The federal government will soon introduce a rationalized framework for granting electricity subsidies. The beneficiaries of the targeted mechanism would be identified through the Ehsaas program while the power subsidy received through tube wells will be abolished.
The government intends to eliminate subsidies for the affluent segment of the society where possible and extend its benefit to the impoverished segment. In this regard, the government has slashed the cost of power sector subsidies by 60% in the federal budget for FY 2020-21.
According to finance ministry officials, influential landlords had set up tube wells and had been receiving subsidies on the first 300 electricity units for years. The power sector subsidy to the wealthy segment of the society cannot be justified in any way and will be removed soon.
The latest measure is a part of the plan that Pakistan will share with the International Monetary Fund (IMF), outlining ways to mobilize the tax revenues, eliminate circular debt, and fixing the power sector tariff mechanism to revive the $6 billion program that had stalled due to the Coronavirus outbreak.
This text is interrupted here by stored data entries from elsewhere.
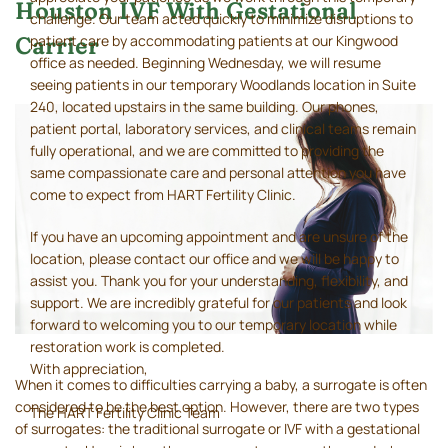
Houston IVF With Gestational
challenge. Our team acted quickly to minimize disruptions to
patient care by accommodating patients at our Kingwood
Carrier
office as needed. Beginning Wednesday, we will resume
seeing patients in our temporary Woodlands location in Suite
240, located upstairs in the same building. Our phones,
patient portal, laboratory services, and clinical teams remain
fully operational, and we are committed to providing the
same compassionate care and personal attention you have
come to expect from HART Fertility Clinic.
If you have an upcoming appointment and are unsure of the
location, please contact our office and we will be happy to
assist you. Thank you for your understanding, flexibility, and
support. We are incredibly grateful for our patients and look
forward to welcoming you to our temporary location while
restoration work is completed.
With appreciation,
When it comes to difficulties carrying a baby, a surrogate is often
considered to be the best option. However, there are two types
The HART Fertility Clinic Team
of surrogates: the traditional surrogate or IVF with a gestational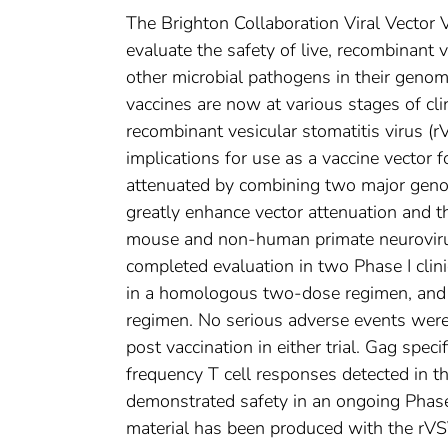
The Brighton Collaboration Viral Vecto
evaluate the safety of live, recombinant 
other microbial pathogens in their genome
vaccines are now at various stages of cli
recombinant vesicular stomatitis virus (r
implications for use as a vaccine vector
attenuated by combining two major genom
greatly enhance vector attenuation and t
mouse and non-human primate neurovirul
completed evaluation in two Phase I clini
in a homologous two-dose regimen, and i
regimen. No serious adverse events were 
post vaccination in either trial. Gag spe
frequency T cell responses detected in 
demonstrated safety in an ongoing Phase I t
material has been produced with the rVSV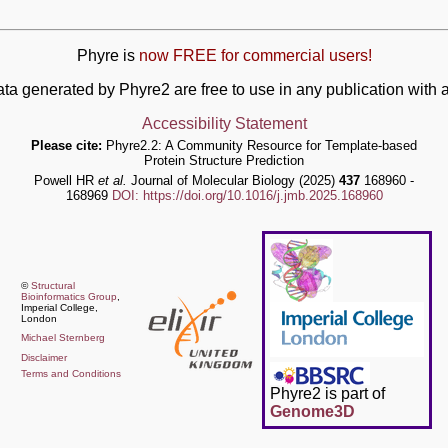
Phyre is
now FREE for commercial users!
ata generated by Phyre2 are free to use in any publication wit
Accessibility Statement
Please cite:
Phyre2.2: A Community Resource for Template-based
Protein Structure Prediction
Powell HR
et al.
Journal of Molecular Biology (2025)
437
168960 -
168969
DOI: https://doi.org/10.1016/j.jmb.2025.168960
©
Structural
Bioinformatics Group
,
Imperial College,
London
Michael Sternberg
Disclaimer
Terms and Conditions
Phyre2 is part of
Genome3D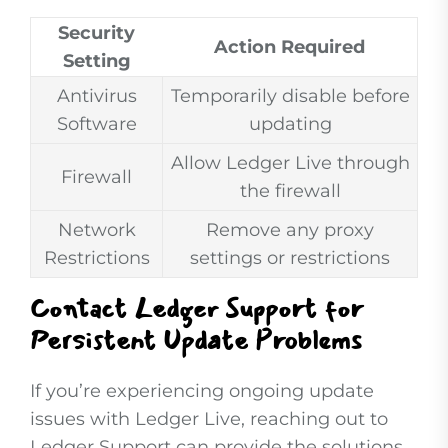
Security
Action Required
Setting
Antivirus
Temporarily disable before
Software
updating
Allow Ledger Live through
Firewall
the firewall
Network
Remove any proxy
Restrictions
settings or restrictions
Contact Ledger Support for
Persistent Update Problems
If you’re experiencing ongoing update
issues with Ledger Live, reaching out to
Ledger Support can provide the solutions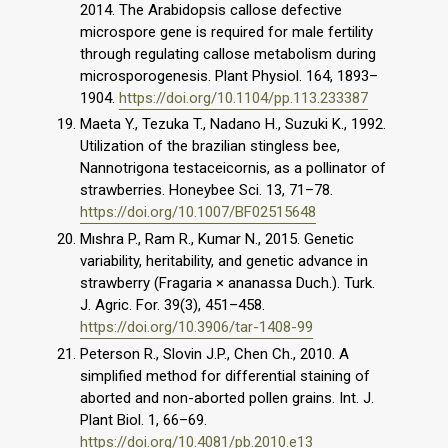
2014. The Arabidopsis callose defective
microspore gene is required for male fertility
through regulating callose metabolism during
microsporogenesis. Plant Physiol. 164, 1893–
1904.
https://doi.org/10.1104/pp.113.233387
Maeta Y., Tezuka T., Nadano H., Suzuki K., 1992.
Utilization of the brazilian stingless bee,
Nannotrigona testaceicornis, as a pollinator of
strawberries. Honeybee Sci. 13, 71–78.
https://doi.org/10.1007/BF02515648
Mıshra P., Ram R., Kumar N., 2015. Genetic
variability, heritability, and genetic advance in
strawberry (Fragaria × ananassa Duch.). Turk.
J. Agric. For. 39(3), 451–458.
https://doi.org/10.3906/tar-1408-99
Peterson R., Slovin J.P., Chen Ch., 2010. A
simplified method for differential staining of
aborted and non-aborted pollen grains. Int. J.
Plant Biol. 1, 66–69.
https://doi.org/10.4081/pb.2010.e13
Moreover, Pakistan will also show IMF the proposed amendments to the State Bank of Pakistan (SBP) and National Electric Power Regulatory Authority (NEPRA) Acts to grant additional autonomy to both regulators.
Officials at the finance ministry have also shot down rumors of trust issues between IMF and Pakistan. The country is working in close coordination with the IMF, Asian Development Bank, and the World Bank, the officials added.